WORK ITEM:
Reproduce word for word the lines of the material below, starting at the line that contains "DOPRAVA ZADARMO" and continuing through the final line of the material.

Saved data entries:
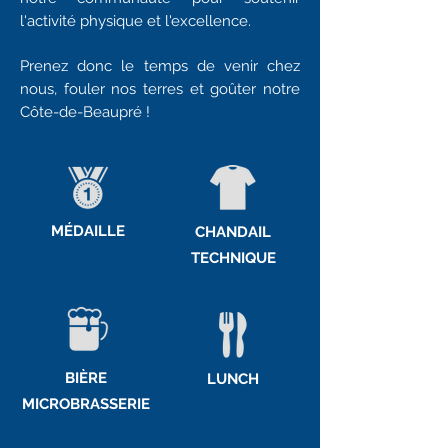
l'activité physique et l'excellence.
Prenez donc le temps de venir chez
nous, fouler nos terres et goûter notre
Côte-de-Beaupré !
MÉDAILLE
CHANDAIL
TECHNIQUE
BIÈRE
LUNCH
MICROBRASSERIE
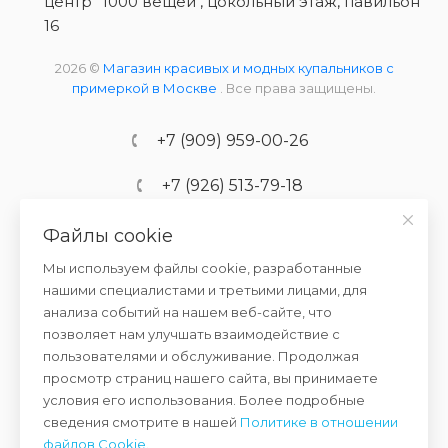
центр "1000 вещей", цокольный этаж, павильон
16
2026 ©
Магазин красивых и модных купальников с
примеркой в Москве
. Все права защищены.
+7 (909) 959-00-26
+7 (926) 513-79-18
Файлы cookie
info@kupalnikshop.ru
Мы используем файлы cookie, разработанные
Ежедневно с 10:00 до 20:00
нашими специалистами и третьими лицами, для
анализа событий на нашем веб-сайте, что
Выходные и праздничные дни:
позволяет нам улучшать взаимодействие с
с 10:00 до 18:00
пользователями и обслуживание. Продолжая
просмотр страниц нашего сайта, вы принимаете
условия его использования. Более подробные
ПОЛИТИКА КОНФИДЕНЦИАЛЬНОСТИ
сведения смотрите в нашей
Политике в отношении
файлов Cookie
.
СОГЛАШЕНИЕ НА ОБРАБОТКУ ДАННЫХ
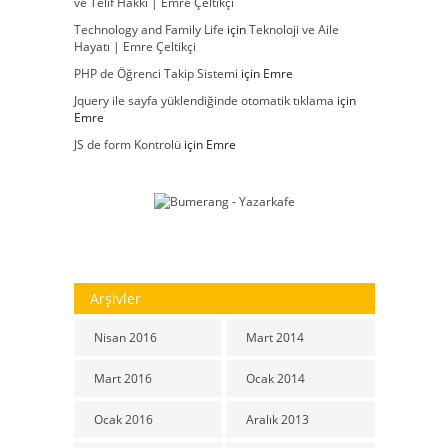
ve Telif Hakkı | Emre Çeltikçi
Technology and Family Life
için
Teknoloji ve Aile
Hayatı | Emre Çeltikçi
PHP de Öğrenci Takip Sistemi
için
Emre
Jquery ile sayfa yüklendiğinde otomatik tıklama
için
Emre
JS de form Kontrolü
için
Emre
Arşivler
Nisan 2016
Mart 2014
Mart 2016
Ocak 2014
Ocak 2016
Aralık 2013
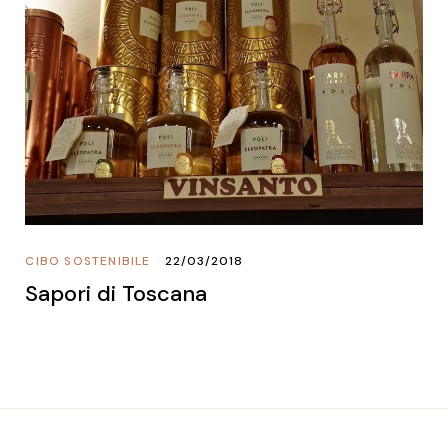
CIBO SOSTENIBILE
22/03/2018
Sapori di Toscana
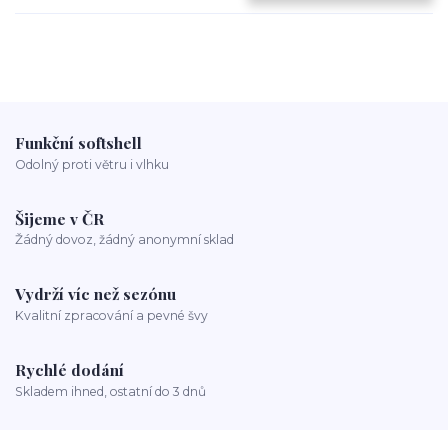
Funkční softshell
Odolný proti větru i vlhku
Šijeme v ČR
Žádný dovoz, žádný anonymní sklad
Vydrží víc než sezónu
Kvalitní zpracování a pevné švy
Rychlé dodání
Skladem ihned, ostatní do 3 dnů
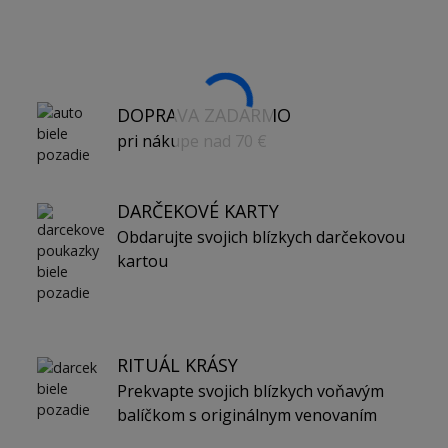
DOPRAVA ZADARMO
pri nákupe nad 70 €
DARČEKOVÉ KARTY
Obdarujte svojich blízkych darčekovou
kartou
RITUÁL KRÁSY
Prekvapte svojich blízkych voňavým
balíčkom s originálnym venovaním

ANSWER SECTION:
DOPRAVA ZADARMO
pri nákupe nad 70 €
DARČEKOVÉ KARTY
Obdarujte svojich blízkych darčekovou
kartou
RITUÁL KRÁSY
Prekvapte svojich blízkych voňavým
balíčkom s originálnym venovaním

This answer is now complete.